▸ **GOAL OF THE EXERCISE**: Every line in the records below that holds the word "with" is to be copied.
+---+
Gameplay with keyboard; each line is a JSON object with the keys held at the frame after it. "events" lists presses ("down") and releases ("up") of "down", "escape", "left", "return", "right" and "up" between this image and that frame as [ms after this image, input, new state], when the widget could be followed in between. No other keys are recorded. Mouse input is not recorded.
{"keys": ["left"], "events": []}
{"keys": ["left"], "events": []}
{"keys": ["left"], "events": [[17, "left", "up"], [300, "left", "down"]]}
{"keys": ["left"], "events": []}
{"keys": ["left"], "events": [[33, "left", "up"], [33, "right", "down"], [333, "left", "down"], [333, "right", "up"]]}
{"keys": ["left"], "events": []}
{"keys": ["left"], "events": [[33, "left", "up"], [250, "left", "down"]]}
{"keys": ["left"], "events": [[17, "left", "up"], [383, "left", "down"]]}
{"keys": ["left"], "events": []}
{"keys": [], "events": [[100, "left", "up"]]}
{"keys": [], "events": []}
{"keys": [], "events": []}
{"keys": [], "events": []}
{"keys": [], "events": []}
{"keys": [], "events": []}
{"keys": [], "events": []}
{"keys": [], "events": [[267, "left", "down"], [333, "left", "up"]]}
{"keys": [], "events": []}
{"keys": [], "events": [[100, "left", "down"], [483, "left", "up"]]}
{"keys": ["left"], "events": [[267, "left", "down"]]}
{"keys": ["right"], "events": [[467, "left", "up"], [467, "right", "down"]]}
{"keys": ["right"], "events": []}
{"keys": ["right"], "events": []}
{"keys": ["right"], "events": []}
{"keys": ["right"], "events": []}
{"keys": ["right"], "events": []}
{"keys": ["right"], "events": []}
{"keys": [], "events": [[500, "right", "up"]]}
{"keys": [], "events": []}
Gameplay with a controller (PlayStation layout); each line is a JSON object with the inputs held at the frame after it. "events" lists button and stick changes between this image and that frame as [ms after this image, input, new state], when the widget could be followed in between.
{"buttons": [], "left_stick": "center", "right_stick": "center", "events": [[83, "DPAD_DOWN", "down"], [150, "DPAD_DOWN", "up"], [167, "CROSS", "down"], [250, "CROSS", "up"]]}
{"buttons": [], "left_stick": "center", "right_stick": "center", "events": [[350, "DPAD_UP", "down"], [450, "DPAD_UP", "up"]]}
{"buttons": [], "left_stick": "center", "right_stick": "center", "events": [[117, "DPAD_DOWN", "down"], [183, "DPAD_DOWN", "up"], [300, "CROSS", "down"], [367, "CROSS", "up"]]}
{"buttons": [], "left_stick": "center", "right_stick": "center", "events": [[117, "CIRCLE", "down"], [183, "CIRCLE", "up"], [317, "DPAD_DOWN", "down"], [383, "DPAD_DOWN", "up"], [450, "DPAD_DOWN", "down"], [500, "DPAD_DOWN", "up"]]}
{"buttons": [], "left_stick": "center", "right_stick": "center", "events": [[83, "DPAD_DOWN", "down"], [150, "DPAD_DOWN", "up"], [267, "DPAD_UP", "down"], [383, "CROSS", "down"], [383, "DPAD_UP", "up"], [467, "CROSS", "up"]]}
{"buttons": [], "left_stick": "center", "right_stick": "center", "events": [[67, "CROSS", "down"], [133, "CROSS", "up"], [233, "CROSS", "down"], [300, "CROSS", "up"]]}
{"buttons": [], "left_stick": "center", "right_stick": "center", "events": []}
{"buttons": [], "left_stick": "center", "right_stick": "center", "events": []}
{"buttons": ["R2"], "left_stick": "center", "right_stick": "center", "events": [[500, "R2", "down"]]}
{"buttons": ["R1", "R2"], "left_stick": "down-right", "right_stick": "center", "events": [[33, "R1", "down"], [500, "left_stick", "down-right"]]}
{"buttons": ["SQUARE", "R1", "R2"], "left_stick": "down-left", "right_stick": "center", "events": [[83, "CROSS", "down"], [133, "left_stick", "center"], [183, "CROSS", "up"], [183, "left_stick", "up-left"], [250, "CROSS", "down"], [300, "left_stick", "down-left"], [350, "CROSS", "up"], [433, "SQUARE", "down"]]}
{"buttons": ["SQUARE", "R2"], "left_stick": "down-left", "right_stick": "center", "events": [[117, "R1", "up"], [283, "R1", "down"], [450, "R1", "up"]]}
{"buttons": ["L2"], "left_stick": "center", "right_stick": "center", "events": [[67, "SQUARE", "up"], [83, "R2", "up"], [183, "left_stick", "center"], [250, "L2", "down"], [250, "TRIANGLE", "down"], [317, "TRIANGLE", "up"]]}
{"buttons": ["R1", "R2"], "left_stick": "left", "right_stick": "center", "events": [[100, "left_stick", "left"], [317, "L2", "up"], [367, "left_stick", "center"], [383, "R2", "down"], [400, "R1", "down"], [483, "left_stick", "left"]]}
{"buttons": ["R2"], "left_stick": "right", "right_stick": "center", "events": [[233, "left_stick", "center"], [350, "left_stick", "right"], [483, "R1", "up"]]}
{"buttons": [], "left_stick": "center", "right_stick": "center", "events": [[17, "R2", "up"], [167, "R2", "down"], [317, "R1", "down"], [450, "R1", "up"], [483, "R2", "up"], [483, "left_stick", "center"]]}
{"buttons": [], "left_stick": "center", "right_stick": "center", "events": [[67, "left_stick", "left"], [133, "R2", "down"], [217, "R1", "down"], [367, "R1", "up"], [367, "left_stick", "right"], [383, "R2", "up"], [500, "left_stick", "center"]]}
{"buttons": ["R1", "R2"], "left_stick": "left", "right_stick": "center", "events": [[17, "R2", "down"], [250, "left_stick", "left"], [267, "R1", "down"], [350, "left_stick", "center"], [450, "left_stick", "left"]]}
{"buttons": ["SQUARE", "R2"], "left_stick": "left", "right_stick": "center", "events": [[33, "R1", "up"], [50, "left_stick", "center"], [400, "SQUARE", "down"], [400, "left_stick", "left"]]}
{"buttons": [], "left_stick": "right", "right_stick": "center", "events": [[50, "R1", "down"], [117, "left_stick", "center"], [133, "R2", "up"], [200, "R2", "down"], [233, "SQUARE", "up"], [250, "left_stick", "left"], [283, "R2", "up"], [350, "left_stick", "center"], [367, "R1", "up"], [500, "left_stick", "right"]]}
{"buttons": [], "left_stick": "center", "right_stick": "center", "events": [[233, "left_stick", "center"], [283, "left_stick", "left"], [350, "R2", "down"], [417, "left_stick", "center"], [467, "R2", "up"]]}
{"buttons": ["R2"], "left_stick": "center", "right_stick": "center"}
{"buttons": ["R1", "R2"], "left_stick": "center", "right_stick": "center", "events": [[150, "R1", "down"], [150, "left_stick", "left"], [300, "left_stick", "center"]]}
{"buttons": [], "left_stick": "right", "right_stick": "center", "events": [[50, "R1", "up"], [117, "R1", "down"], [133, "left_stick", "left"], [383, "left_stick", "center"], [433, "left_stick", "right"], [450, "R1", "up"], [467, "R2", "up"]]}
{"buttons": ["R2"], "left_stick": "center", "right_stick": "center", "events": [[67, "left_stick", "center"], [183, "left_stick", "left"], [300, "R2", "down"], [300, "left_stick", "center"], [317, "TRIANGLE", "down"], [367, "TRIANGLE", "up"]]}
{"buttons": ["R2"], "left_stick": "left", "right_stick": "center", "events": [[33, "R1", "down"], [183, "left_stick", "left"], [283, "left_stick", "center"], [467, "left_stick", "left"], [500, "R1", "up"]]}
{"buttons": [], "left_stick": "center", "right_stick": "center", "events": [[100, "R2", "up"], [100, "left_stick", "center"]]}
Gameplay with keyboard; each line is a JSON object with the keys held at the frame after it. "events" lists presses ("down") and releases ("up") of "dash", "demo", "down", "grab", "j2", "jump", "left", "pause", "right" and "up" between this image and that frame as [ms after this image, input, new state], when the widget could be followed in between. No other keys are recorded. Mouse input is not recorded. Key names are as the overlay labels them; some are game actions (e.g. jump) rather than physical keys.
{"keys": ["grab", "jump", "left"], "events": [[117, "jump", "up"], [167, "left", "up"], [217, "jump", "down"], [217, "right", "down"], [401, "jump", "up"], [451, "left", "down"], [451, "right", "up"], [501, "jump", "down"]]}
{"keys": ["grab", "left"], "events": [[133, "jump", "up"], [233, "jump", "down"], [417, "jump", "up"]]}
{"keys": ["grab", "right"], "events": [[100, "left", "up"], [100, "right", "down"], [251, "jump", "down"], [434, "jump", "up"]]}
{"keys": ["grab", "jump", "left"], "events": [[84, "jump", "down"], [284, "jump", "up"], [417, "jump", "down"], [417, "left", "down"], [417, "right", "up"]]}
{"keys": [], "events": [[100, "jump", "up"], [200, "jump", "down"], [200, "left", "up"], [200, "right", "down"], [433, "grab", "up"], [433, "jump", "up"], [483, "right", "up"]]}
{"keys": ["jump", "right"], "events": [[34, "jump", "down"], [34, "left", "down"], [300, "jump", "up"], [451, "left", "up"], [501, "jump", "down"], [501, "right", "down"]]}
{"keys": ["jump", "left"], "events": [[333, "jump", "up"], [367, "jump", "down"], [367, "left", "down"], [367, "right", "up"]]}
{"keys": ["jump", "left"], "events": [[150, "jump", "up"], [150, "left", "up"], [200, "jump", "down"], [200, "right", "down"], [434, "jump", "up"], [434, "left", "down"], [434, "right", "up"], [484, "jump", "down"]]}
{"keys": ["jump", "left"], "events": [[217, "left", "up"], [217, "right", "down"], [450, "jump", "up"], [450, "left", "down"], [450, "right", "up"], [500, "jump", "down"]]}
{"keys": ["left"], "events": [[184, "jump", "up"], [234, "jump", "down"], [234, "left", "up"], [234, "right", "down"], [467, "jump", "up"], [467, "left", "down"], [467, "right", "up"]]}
+---+
▸ **SOLUTION TO THIS TASK**:
Gameplay with keyboard; each line is a JSON object with the keys held at the frame after it. "events" lists presses ("down") and releases ("up") of "down", "escape", "left", "return", "right" and "up" between this image and that frame as [ms after this image, input, new state], when the widget could be followed in between. No other keys are recorded. Mouse input is not recorded.
Gameplay with a controller (PlayStation layout); each line is a JSON object with the inputs held at the frame after it. "events" lists button and stick changes between this image and that frame as [ms after this image, input, new state], when the widget could be followed in between.
Gameplay with keyboard; each line is a JSON object with the keys held at the frame after it. "events" lists presses ("down") and releases ("up") of "dash", "demo", "down", "grab", "j2", "jump", "left", "pause", "right" and "up" between this image and that frame as [ms after this image, input, new state], when the widget could be followed in between. No other keys are recorded. Mouse input is not recorded. Key names are as the overlay labels them; some are game actions (e.g. jump) rather than physical keys.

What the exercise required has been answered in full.